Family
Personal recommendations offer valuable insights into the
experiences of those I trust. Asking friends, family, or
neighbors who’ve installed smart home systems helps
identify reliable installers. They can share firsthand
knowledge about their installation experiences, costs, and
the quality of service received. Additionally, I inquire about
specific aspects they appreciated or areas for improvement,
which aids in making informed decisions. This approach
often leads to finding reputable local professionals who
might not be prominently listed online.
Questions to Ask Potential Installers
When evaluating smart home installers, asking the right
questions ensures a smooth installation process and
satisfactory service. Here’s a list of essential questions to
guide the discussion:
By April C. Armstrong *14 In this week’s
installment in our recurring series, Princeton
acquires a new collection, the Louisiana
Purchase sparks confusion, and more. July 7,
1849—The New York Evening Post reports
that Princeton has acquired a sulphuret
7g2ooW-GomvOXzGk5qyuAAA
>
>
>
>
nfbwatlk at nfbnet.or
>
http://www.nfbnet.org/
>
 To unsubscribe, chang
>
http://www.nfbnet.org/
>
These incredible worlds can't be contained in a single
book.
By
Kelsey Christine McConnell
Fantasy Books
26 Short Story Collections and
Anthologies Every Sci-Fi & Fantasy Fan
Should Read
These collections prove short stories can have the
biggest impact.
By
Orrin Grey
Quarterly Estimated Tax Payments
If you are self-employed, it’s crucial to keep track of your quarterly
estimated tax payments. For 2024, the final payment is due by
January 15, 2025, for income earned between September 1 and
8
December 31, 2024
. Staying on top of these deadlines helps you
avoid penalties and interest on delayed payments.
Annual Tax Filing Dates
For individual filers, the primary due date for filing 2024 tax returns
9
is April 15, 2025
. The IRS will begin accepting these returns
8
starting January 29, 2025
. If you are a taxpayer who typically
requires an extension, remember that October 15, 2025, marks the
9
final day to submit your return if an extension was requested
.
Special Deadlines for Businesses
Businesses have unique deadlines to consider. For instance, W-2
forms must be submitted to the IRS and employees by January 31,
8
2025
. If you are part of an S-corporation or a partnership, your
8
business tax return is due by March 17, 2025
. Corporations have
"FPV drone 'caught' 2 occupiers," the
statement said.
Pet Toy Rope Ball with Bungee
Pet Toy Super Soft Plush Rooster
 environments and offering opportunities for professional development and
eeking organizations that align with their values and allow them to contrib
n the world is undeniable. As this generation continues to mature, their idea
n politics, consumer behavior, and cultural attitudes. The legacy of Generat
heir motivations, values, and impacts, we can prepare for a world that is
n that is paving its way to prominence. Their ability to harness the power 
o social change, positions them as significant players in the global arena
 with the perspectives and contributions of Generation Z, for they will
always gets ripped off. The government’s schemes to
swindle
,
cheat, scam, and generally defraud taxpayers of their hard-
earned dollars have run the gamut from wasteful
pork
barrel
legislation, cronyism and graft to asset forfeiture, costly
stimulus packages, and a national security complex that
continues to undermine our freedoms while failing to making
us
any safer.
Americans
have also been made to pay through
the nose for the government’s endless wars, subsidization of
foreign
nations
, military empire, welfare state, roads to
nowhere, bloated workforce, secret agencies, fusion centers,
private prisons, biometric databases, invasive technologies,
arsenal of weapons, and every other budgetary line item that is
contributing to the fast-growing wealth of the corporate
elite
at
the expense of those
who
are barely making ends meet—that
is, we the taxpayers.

▶ _DIRECTIVE_
Stop at the line containing "When evaluating smart". Please print exactly every line before it from the start of the records, plus that line itself, and nothing else.

▶ _PROBLEM SOLUTION_
Family
Personal recommendations offer valuable insights into the
experiences of those I trust. Asking friends, family, or
neighbors who’ve installed smart home systems helps
identify reliable installers. They can share firsthand
knowledge about their installation experiences, costs, and
the quality of service received. Additionally, I inquire about
specific aspects they appreciated or areas for improvement,
which aids in making informed decisions. This approach
often leads to finding reputable local professionals who
might not be prominently listed online.
Questions to Ask Potential Installers
When evaluating smart home installers, asking the right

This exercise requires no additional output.